WASHINGTON, iNews.id - Thomas Massie, anggota Dewan Perwakilan Rakyat Amerika Serikat (DPR AS) dari Partai Republik, mengajukan resolusi pemakzulan terhadap Menteri Pertahanan (Menhan) Pete Hegseth, Selasa (15/9/2026). Hegaeth dituduh menyalahgunakan jabatan dengan melaksanakan perintah menyerang Iran tanpa persetujuan dari Kongres AS.
Meski resolusi pemakzulan tersebut kemungkinan besar tidak akan disetujui, langkah politisi Republik asal Kentucky ini bisa memaksa pemungutan suara di DPR. Usulan pemakzulan tersebut juga bisa memecah internal Partai Republik menjelang pemilu paruh waktu pada 3 November.
Massie mengajukan pasal-pasal pemakzulan terhadap Hegseth dengan status prioritas (privileged), yang berarti DPR wajib membahasnya dalam waktu 2 hari kerja.
Politisi yang dikenal vokal mengkritik kebijakan perang melawan Iran dan bantuan terhadap Israel itu tidak akan mencalonkan diri kembali sebagai anggota DPR dalam pemilu paruh waktu. Dia kalah dalam pemilihan pendahuluan pada Mei dari kandidat Republik lainnya yang didukung Presiden Donald Trump.
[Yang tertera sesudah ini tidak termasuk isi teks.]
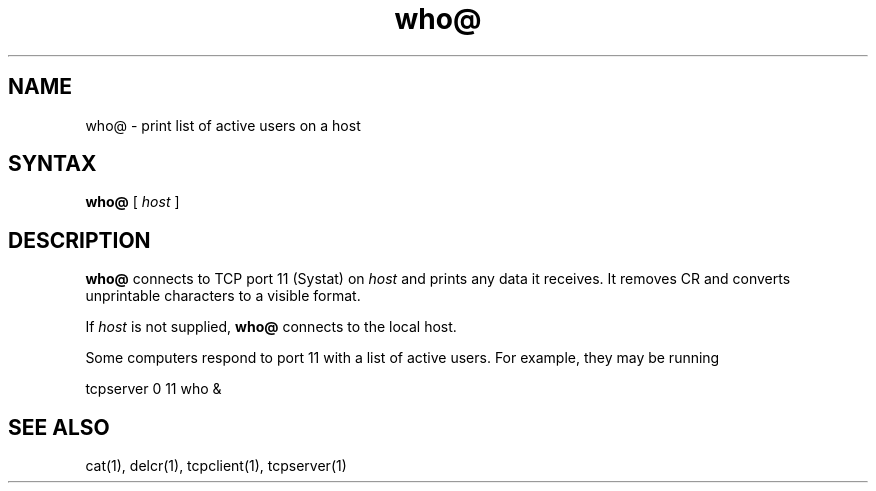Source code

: .TH who@ 1
.SH NAME
who@ \- print list of active users on a host
.SH SYNTAX
.B who@
[
.I host
]
.SH DESCRIPTION
.B who@
connects to TCP port 11 (Systat) on
.I host
and prints any data it receives.
It removes CR and converts unprintable characters to a visible format.

If
.I host
is not supplied,
.B who@
connects to the local host.

Some computers respond to port 11 with a list of active users.
For example, they may be running

.EX
     tcpserver 0 11 who &
.EE
.SH "SEE ALSO"
cat(1),
delcr(1),
tcpclient(1),
tcpserver(1)
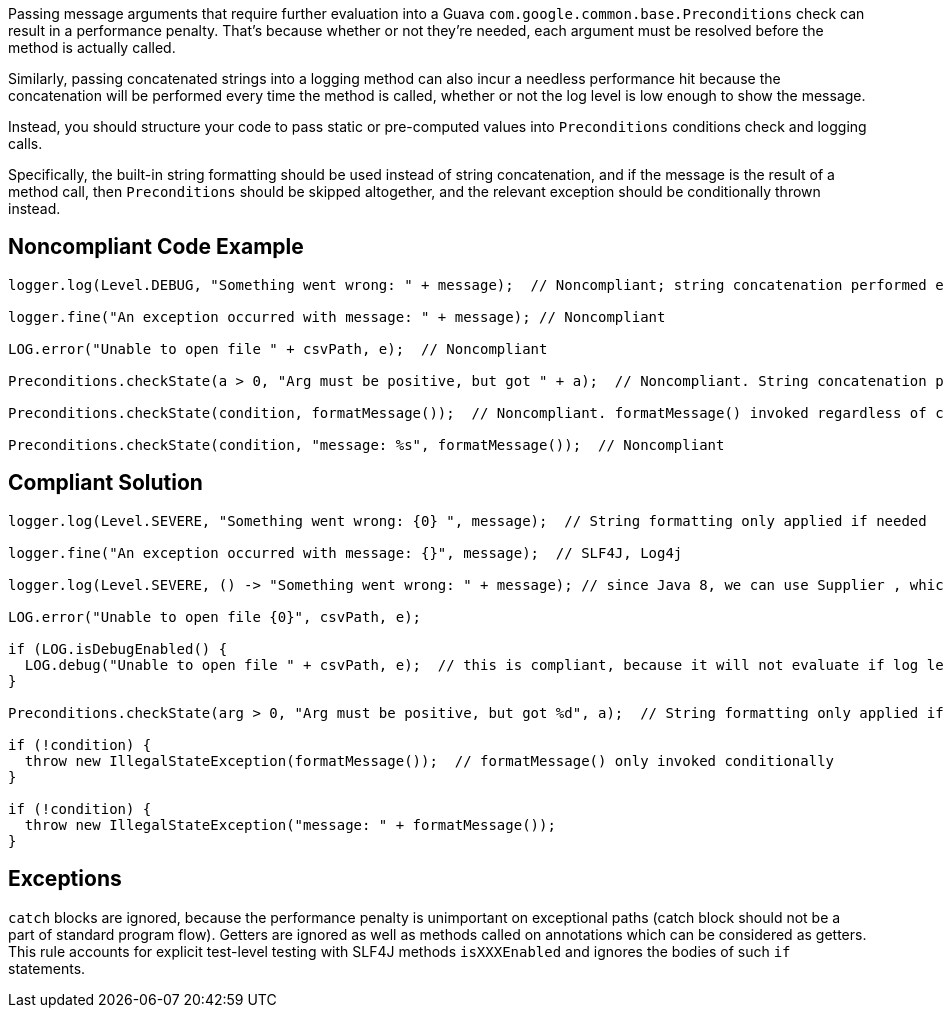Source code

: Passing message arguments that require further evaluation into a Guava ``++com.google.common.base.Preconditions++`` check can result in a performance penalty. That's because whether or not they're needed, each argument must be resolved before the method is actually called.


Similarly, passing concatenated strings into a logging method can also incur a needless performance hit because the concatenation will be performed every time the method is called, whether or not the log level is low enough to show the message.


Instead, you should structure your code to pass static or pre-computed values into ``++Preconditions++`` conditions check and logging calls.


Specifically, the built-in string formatting should be used instead of string concatenation, and if the message is the result of a method call, then ``++Preconditions++`` should be skipped altogether, and the relevant exception should be conditionally thrown instead.

== Noncompliant Code Example

----
logger.log(Level.DEBUG, "Something went wrong: " + message);  // Noncompliant; string concatenation performed even when log level too high to show DEBUG messages

logger.fine("An exception occurred with message: " + message); // Noncompliant

LOG.error("Unable to open file " + csvPath, e);  // Noncompliant

Preconditions.checkState(a > 0, "Arg must be positive, but got " + a);  // Noncompliant. String concatenation performed even when a > 0

Preconditions.checkState(condition, formatMessage());  // Noncompliant. formatMessage() invoked regardless of condition

Preconditions.checkState(condition, "message: %s", formatMessage());  // Noncompliant
----

== Compliant Solution

----
logger.log(Level.SEVERE, "Something went wrong: {0} ", message);  // String formatting only applied if needed

logger.fine("An exception occurred with message: {}", message);  // SLF4J, Log4j

logger.log(Level.SEVERE, () -> "Something went wrong: " + message); // since Java 8, we can use Supplier , which will be evaluated lazily

LOG.error("Unable to open file {0}", csvPath, e);

if (LOG.isDebugEnabled() {
  LOG.debug("Unable to open file " + csvPath, e);  // this is compliant, because it will not evaluate if log level is above debug.
}

Preconditions.checkState(arg > 0, "Arg must be positive, but got %d", a);  // String formatting only applied if needed

if (!condition) {
  throw new IllegalStateException(formatMessage());  // formatMessage() only invoked conditionally
}

if (!condition) {
  throw new IllegalStateException("message: " + formatMessage());
}
----

== Exceptions

``++catch++`` blocks are ignored, because the performance penalty is unimportant on exceptional paths (catch block should not be a part of standard program flow). Getters are ignored as well as methods called on annotations which can be considered as getters. This rule accounts for explicit test-level testing with SLF4J methods ``++isXXXEnabled++`` and ignores the bodies of such ``++if++`` statements.
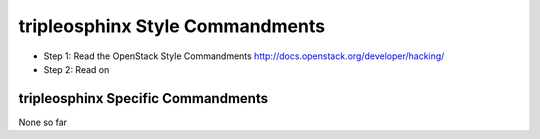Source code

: tripleosphinx Style Commandments
===========================

- Step 1: Read the OpenStack Style Commandments
  http://docs.openstack.org/developer/hacking/
- Step 2: Read on

tripleosphinx Specific Commandments
---------------------------------

None so far

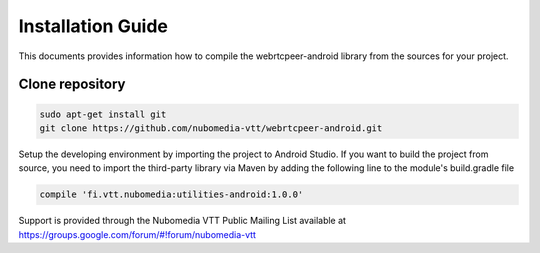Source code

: ******************
Installation Guide
******************

This documents provides information how to compile the webrtcpeer-android library from the sources for your project.


Clone repository
================
.. code:: bash
   
    sudo apt-get install git
    git clone https://github.com/nubomedia-vtt/webrtcpeer-android.git

Setup the developing environment by importing the project to Android Studio.
If you want to build the project from source, you need to import the third-party library via Maven by adding the following line to the module's build.gradle file

.. code:: java
   
    compile 'fi.vtt.nubomedia:utilities-android:1.0.0'


Support is provided through the Nubomedia VTT Public Mailing List available at
https://groups.google.com/forum/#!forum/nubomedia-vtt

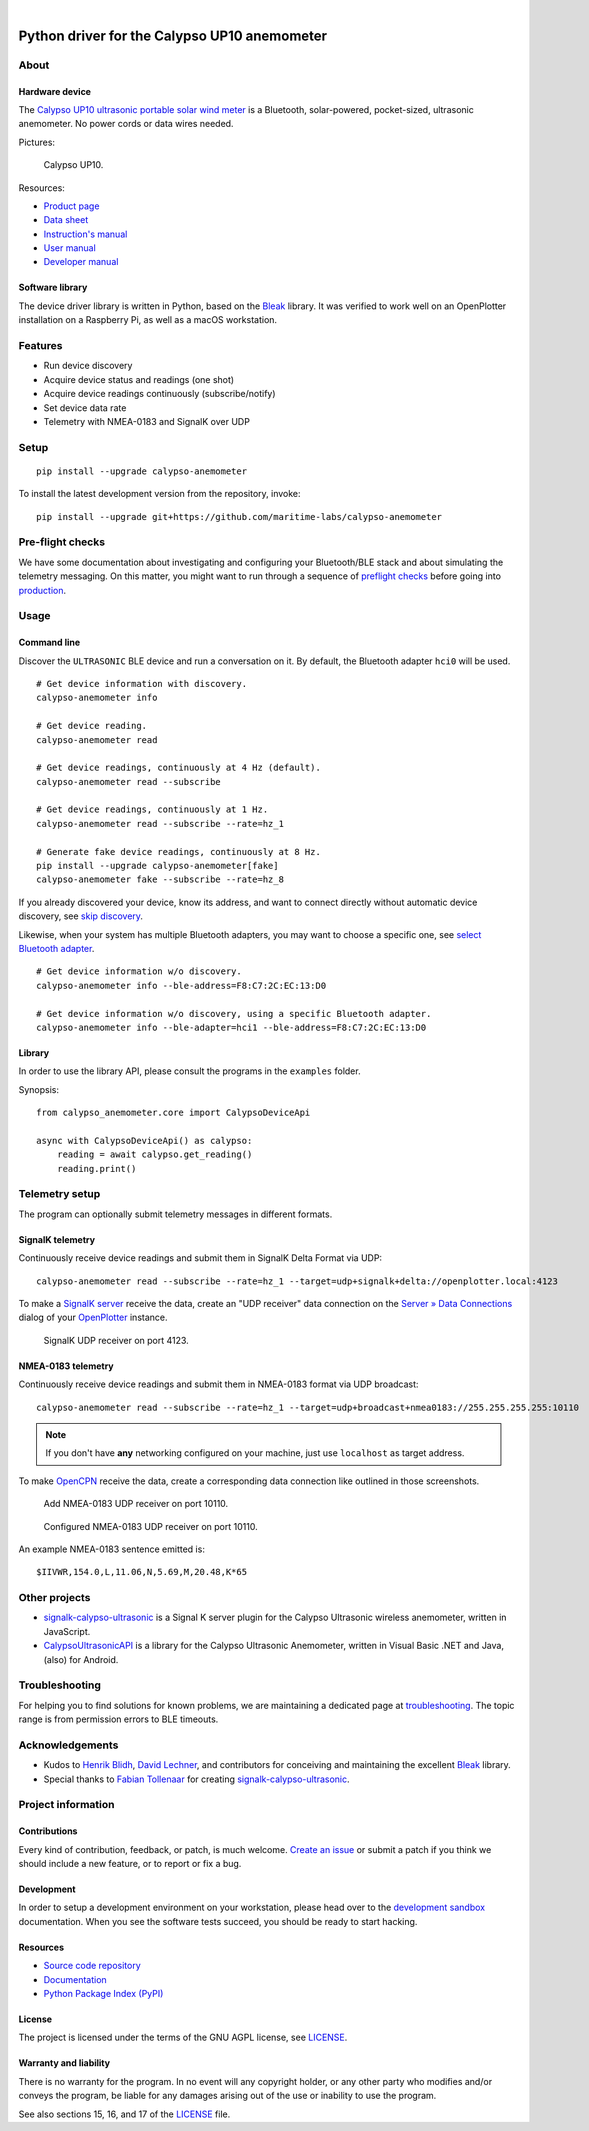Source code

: .. image:: https://github.com/maritime-labs/calypso-anemometer/workflows/Tests/badge.svg
    :target: https://github.com/maritime-labs/calypso-anemometer/actions?workflow=Tests

.. image:: https://codecov.io/gh/maritime-labs/calypso-anemometer/branch/main/graph/badge.svg
    :target: https://codecov.io/gh/maritime-labs/calypso-anemometer
    :alt: Test suite code coverage

.. image:: https://pepy.tech/badge/calypso-anemometer/month
    :target: https://pypi.org/project/calypso-anemometer/

.. image:: https://img.shields.io/pypi/v/calypso-anemometer.svg
    :target: https://pypi.org/project/calypso-anemometer/

.. image:: https://img.shields.io/pypi/status/calypso-anemometer.svg
    :target: https://pypi.org/project/calypso-anemometer/

.. image:: https://img.shields.io/pypi/pyversions/calypso-anemometer.svg
    :target: https://pypi.org/project/calypso-anemometer/

.. image:: https://img.shields.io/pypi/l/calypso-anemometer.svg
    :target: https://github.com/maritime-labs/calypso-anemometer/blob/main/LICENSE

|

#############################################
Python driver for the Calypso UP10 anemometer
#############################################


*****
About
*****

Hardware device
===============

The `Calypso UP10 ultrasonic portable solar wind meter`_ is a Bluetooth, solar-powered,
pocket-sized, ultrasonic anemometer. No power cords or data wires needed.

Pictures:

.. figure:: https://user-images.githubusercontent.com/453543/182049443-385c2a79-621e-41a3-b5ef-ee61f9c14b11.png
    :alt: Calypso UP10
    :target: `Calypso UP10 full size images`_

    Calypso UP10.

Resources:

- `Product page <https://calypsoinstruments.com/shop/product/ultrasonic-portable-solar-wind-meter-2>`_
- `Data sheet <https://calypsoinstruments.com/web/content/39971?access_token=09db51b3-1ad2-4900-b687-fae6c996fbd0&unique=293e2d5d7c89c38f45731af5c582a49de51ef64c&download=true>`_
- `Instruction's manual <https://calypsoinstruments.com/web/content/39973?access_token=a4fb3216-7abd-483d-b2d5-129e86d54142&unique=eb0f37d09f58423b9cac15d4dfa2ecd93d7d5bb3&download=true>`_
- `User manual <https://www.r-p-r.co.uk/downloads/calypso/Ultrasonic_Portable_User_Manual_EN.pdf>`_
- `Developer manual <https://www.instrumentchoice.com.au/attachment/download/81440/5f62c29c10d3c987351591.pdf>`_


Software library
================

The device driver library is written in Python, based on the `Bleak`_ library.
It was verified to work well on an OpenPlotter installation on a Raspberry Pi,
as well as a macOS workstation.


********
Features
********

- Run device discovery
- Acquire device status and readings (one shot)
- Acquire device readings continuously (subscribe/notify)
- Set device data rate
- Telemetry with NMEA-0183 and SignalK over UDP


*****
Setup
*****
::

    pip install --upgrade calypso-anemometer

To install the latest development version from the repository, invoke::

    pip install --upgrade git+https://github.com/maritime-labs/calypso-anemometer


*****************
Pre-flight checks
*****************

We have some documentation about investigating and configuring your Bluetooth/BLE
stack and about simulating the telemetry messaging. On this matter, you might want
to run through a sequence of `preflight checks`_ before going into `production`_.


*****
Usage
*****


Command line
============

Discover the ``ULTRASONIC`` BLE device and run a conversation on it. By
default, the Bluetooth adapter ``hci0`` will be used.

::

    # Get device information with discovery.
    calypso-anemometer info

    # Get device reading.
    calypso-anemometer read

    # Get device readings, continuously at 4 Hz (default).
    calypso-anemometer read --subscribe

    # Get device readings, continuously at 1 Hz.
    calypso-anemometer read --subscribe --rate=hz_1

    # Generate fake device readings, continuously at 8 Hz.
    pip install --upgrade calypso-anemometer[fake]
    calypso-anemometer fake --subscribe --rate=hz_8

If you already discovered your device, know its address, and want to connect
directly without automatic device discovery, see `skip discovery`_.

Likewise, when your system has multiple Bluetooth adapters, you may want to
choose a specific one, see `select Bluetooth adapter`_.

::

    # Get device information w/o discovery.
    calypso-anemometer info --ble-address=F8:C7:2C:EC:13:D0

    # Get device information w/o discovery, using a specific Bluetooth adapter.
    calypso-anemometer info --ble-adapter=hci1 --ble-address=F8:C7:2C:EC:13:D0


Library
=======

In order to use the library API, please consult the programs in the
``examples`` folder.

Synopsis::

    from calypso_anemometer.core import CalypsoDeviceApi

    async with CalypsoDeviceApi() as calypso:
        reading = await calypso.get_reading()
        reading.print()



***************
Telemetry setup
***************

The program can optionally submit telemetry messages in different formats.


SignalK telemetry
=================

Continuously receive device readings and submit them in SignalK Delta Format via UDP::

    calypso-anemometer read --subscribe --rate=hz_1 --target=udp+signalk+delta://openplotter.local:4123

To make a `SignalK server`_ receive the data, create an "UDP receiver" data
connection on the `Server » Data Connections`_ dialog of your `OpenPlotter`_ instance.

.. figure:: https://user-images.githubusercontent.com/453543/178626096-04fcc1b6-dbfc-4317-815d-4f733fee4b67.png

    SignalK UDP receiver on port 4123.

NMEA-0183 telemetry
===================

Continuously receive device readings and submit them in NMEA-0183 format via UDP broadcast::

    calypso-anemometer read --subscribe --rate=hz_1 --target=udp+broadcast+nmea0183://255.255.255.255:10110

.. note::

    If you don't have **any** networking configured on your machine, just use
    ``localhost`` as target address.

To make `OpenCPN`_ receive the data, create a corresponding data connection
like outlined in those screenshots.

.. figure:: https://user-images.githubusercontent.com/453543/179416658-abb831b8-8e5a-46e1-8f82-4eb5655c7e0b.png

    Add NMEA-0183 UDP receiver on port 10110.

.. figure:: https://user-images.githubusercontent.com/453543/179367303-14e1b958-16ae-4bf8-b077-4f96d929e8b0.png

    Configured NMEA-0183 UDP receiver on port 10110.

An example NMEA-0183 sentence emitted is::

    $IIVWR,154.0,L,11.06,N,5.69,M,20.48,K*65


**************
Other projects
**************

- `signalk-calypso-ultrasonic`_ is a Signal K server plugin for the Calypso
  Ultrasonic wireless anemometer, written in JavaScript.

- `CalypsoUltrasonicAPI`_ is a library for the Calypso Ultrasonic Anemometer,
  written in Visual Basic .NET and Java, (also) for Android.


***************
Troubleshooting
***************

For helping you to find solutions for known problems, we are maintaining
a dedicated page at `troubleshooting`_. The topic range is from permission
errors to BLE timeouts.


****************
Acknowledgements
****************

- Kudos to `Henrik Blidh`_, `David Lechner`_, and contributors for conceiving
  and maintaining the excellent `Bleak`_ library.
- Special thanks to `Fabian Tollenaar`_ for creating `signalk-calypso-ultrasonic`_.


*******************
Project information
*******************

Contributions
=============

Every kind of contribution, feedback, or patch, is much welcome. `Create an
issue`_ or submit a patch if you think we should include a new feature, or to
report or fix a bug.

Development
===========

In order to setup a development environment on your workstation, please head over
to the `development sandbox`_ documentation. When you see the software tests succeed,
you should be ready to start hacking.

Resources
=========

- `Source code repository <https://github.com/maritime-labs/calypso-anemometer>`_
- `Documentation <https://github.com/maritime-labs/calypso-anemometer/blob/main/README.rst>`_
- `Python Package Index (PyPI) <https://pypi.org/project/calypso-anemometer/>`_

License
=======

The project is licensed under the terms of the GNU AGPL license, see `LICENSE`_.

Warranty and liability
======================

There is no warranty for the program. In no event will any copyright holder, or
any other party who modifies and/or conveys the program, be liable for any
damages arising out of the use or inability to use the program.

See also sections 15, 16, and 17 of the `LICENSE`_ file.


.. _Bleak: https://github.com/hbldh/bleak
.. _Calypso UP10 full size images: https://user-images.githubusercontent.com/453543/182049424-9a249add-c94b-4077-91bf-c864f2ed0e95.png
.. _Calypso UP10 ultrasonic portable solar wind meter: https://calypsoinstruments.com/shop/product/ultrasonic-portable-solar-wind-meter-2
.. _CalypsoUltrasonicAPI: https://github.com/volkerpetersen/CalypsoUltrasonicAPI
.. _create an issue: https://github.com/maritime-labs/calypso-anemometer/issues
.. _David Lechner: https://github.com/dlech
.. _development sandbox: https://github.com/maritime-labs/calypso-anemometer/blob/main/doc/sandbox.rst
.. _Fabian Tollenaar: https://github.com/fabdrol
.. _Henrik Blidh: https://github.com/hbldh
.. _LICENSE: https://github.com/maritime-labs/calypso-anemometer/blob/main/LICENSE
.. _OpenCPN: https://opencpn.org/
.. _OpenPlotter: https://open-boat-projects.org/en/openplotter/
.. _preflight checks: https://github.com/maritime-labs/calypso-anemometer/blob/main/doc/preflight.rst
.. _production: https://github.com/maritime-labs/calypso-anemometer/blob/main/doc/production.rst
.. _select Bluetooth adapter: https://github.com/maritime-labs/calypso-anemometer/blob/main/doc/production.rst#multiple-bluetooth-adapters
.. _Server » Data Connections: http://openplotter.local:3000/admin/#/serverConfiguration/connections/-
.. _signalk-calypso-ultrasonic: https://github.com/decipherindustries/signalk-calypso-ultrasonic
.. _SignalK server: https://github.com/SignalK/signalk-server
.. _skip discovery: https://github.com/maritime-labs/calypso-anemometer/blob/main/doc/production.rst#device-discovery-vs-multiple-devices
.. _troubleshooting: https://github.com/maritime-labs/calypso-anemometer/blob/main/doc/troubleshooting.rst
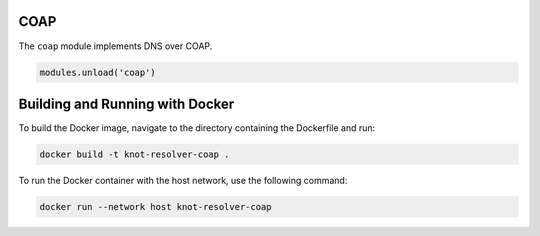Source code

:.. _mod-coap:

COAP
==============

The ``coap`` module implements DNS over COAP.

.. code-block:: lua

        modules.unload('coap')

Building and Running with Docker
================================

To build the Docker image, navigate to the directory containing the Dockerfile and run:

.. code-block:: bash

    docker build -t knot-resolver-coap .


To run the Docker container with the host network, use the following command:

.. code-block:: bash

    docker run --network host knot-resolver-coap
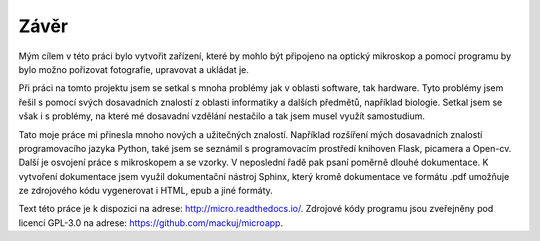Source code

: ============================
Závěr
============================

.. |_| unicode:: 0xA0
   :trim:

Mým cílem v této práci bylo vytvořit zařízení, které by mohlo být připojeno na optický mikroskop a pomocí programu by bylo možno pořizovat fotografie, upravovat a ukládat je. 


Při práci na tomto projektu jsem se setkal s mnoha problémy jak v oblasti software, tak  hardware. Tyto problémy jsem řešil s pomocí svých dosavadních znalostí z oblasti informatiky a |_| dalších předmětů, například biologie. Setkal jsem se však i s problémy, na které mé dosavadní vzdělání nestačilo a tak jsem musel využít samostudium.

Tato moje práce mi přinesla mnoho nových a užitečných znalostí. Například rozšíření mých dosavadních znalostí programovacího jazyka Python, také jsem se seznámil s programovacím prostředí knihoven  Flask, picamera a Open-cv. Další je osvojení práce s mikroskopem a |_| se vzorky. V neposlední řadě pak psaní poměrně dlouhé dokumentace. K vytvoření dokumentace jsem využil dokumentační nástroj Sphinx, který kromě dokumentace ve formátu .pdf umožňuje ze zdrojového kódu vygenerovat i HTML, epub a jiné formáty.

Text této práce je k dispozici na adrese: http://micro.readthedocs.io/. Zdrojové kódy programu jsou zveřejněny pod licencí GPL-3.0 na adrese: https://github.com/mackuj/microapp.


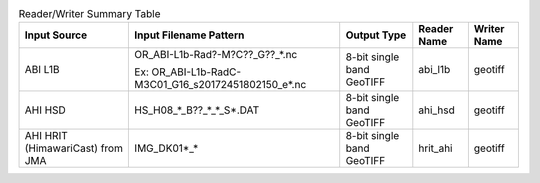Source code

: .. File auto-generated by ``generate_summary_table.py``

.. list-table:: Reader/Writer Summary Table
    :header-rows: 1

    * - Input Source
      - Input Filename Pattern
      - Output Type
      - Reader Name
      - Writer Name
    * - ABI L1B
      - OR_ABI-L1b-Rad?-M?C??_G??_*.nc

        Ex: OR_ABI-L1b-RadC-M3C01_G16_s20172451802150_e*.nc
      - 8-bit single band GeoTIFF
      - abi_l1b
      - geotiff
    * - AHI HSD
      - HS_H08_*_B??_*_*_S*.DAT
      - 8-bit single band GeoTIFF
      - ahi_hsd
      - geotiff
    * - AHI HRIT (HimawariCast) from JMA
      - IMG_DK01*_*
      - 8-bit single band GeoTIFF
      - hrit_ahi
      - geotiff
Pemicunya, Massie membuat marah Trump karena memimpin upaya untuk membuka dokumen Departemen Kehakiman terkait kejahatan predator seks, Jeffrey Epstein.
Massie dikalahkan oleh Ed Gallrein, mantan anggota Navy SEAL yang didukung Trump yang juga mendapat dukungan dana besar dari kelompok-kelompok pro-Israel.